As a freshman biochemistry major, I find myself befuddled by our body's ability to perform complex chemical reactions to break down foreign substances. I can see how we would evolve explicit pathways to deal with substances we would find often in our environment of evolutionary adaptedness, but we also process things we would never have encountered before. How does the human (or any organism's) body do that without explicit programming?

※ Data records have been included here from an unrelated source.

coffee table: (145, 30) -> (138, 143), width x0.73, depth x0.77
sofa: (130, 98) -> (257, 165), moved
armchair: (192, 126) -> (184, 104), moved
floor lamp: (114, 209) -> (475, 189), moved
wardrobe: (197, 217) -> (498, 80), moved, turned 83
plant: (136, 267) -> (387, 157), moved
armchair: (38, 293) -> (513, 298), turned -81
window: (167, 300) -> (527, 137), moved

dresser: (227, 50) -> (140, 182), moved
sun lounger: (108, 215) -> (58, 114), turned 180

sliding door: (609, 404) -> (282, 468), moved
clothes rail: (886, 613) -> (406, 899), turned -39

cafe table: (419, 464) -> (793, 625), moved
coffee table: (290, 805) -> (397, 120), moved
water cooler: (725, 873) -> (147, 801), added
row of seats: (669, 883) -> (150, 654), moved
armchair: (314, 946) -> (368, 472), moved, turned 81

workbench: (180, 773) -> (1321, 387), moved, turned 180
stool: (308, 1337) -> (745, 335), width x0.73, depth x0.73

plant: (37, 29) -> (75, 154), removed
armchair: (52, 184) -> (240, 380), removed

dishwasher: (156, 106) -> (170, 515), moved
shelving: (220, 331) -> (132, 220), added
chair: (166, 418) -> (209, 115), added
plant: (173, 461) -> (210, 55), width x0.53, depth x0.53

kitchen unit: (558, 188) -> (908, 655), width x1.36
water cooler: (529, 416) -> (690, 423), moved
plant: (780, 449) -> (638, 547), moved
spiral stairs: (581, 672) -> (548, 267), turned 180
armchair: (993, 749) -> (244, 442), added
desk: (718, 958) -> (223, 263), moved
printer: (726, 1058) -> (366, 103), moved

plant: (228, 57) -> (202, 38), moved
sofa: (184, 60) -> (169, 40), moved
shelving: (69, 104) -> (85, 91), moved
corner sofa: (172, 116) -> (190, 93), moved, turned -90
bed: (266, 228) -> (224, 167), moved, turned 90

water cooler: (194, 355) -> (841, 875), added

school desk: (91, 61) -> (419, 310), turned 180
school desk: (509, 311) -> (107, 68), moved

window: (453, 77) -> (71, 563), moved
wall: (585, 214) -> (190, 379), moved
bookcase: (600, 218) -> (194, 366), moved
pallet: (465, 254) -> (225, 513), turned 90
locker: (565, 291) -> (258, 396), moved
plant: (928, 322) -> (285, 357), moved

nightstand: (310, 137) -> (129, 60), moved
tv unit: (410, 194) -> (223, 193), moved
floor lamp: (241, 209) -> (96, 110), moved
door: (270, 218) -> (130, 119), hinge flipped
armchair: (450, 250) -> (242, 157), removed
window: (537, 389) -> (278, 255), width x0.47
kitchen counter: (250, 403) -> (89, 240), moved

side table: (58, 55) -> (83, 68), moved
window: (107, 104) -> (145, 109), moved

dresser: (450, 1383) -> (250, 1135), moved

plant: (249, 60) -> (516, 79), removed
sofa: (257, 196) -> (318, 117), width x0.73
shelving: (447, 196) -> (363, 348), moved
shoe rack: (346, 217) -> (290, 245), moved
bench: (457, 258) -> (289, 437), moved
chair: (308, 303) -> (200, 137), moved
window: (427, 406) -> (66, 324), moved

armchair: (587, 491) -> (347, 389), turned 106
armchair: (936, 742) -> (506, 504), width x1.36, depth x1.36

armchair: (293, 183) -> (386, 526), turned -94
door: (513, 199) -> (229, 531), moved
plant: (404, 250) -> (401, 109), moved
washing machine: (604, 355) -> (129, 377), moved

One strategy for xenobiotic metabolism seems to be making a lot of similar enzymes with different substrate specifities. Lets take the cytochrome p450s as an example. These are a class of enzymes with 57 genes identified for humans, and I don't know how many alternative splicing products are made from those genes. As a class, they are responsible for about 75% of drug metabolism and are predominantly found in the liver. They work by using a heme group with a carbon monoxide to add oxygens to xenobiotics. Here is a diagram of the mechanism:
It's been too long since my drug metabolism class to go into more detail on these enzymes, but there are other classes of enzyme that fit this multiple enzyme strategy such as the 2 monoamine oxidases, 5 flavin containing mono-oxygenases, and 4 epoxide hydrolases. So the body doesn't really know how to break down xenobiotics, but has a wide array of enzymes with broad and overlapping substrate specificities that work on whatever they happen to bind to, whether it's an endogenous hormone or pharmaceutical compound or toxin.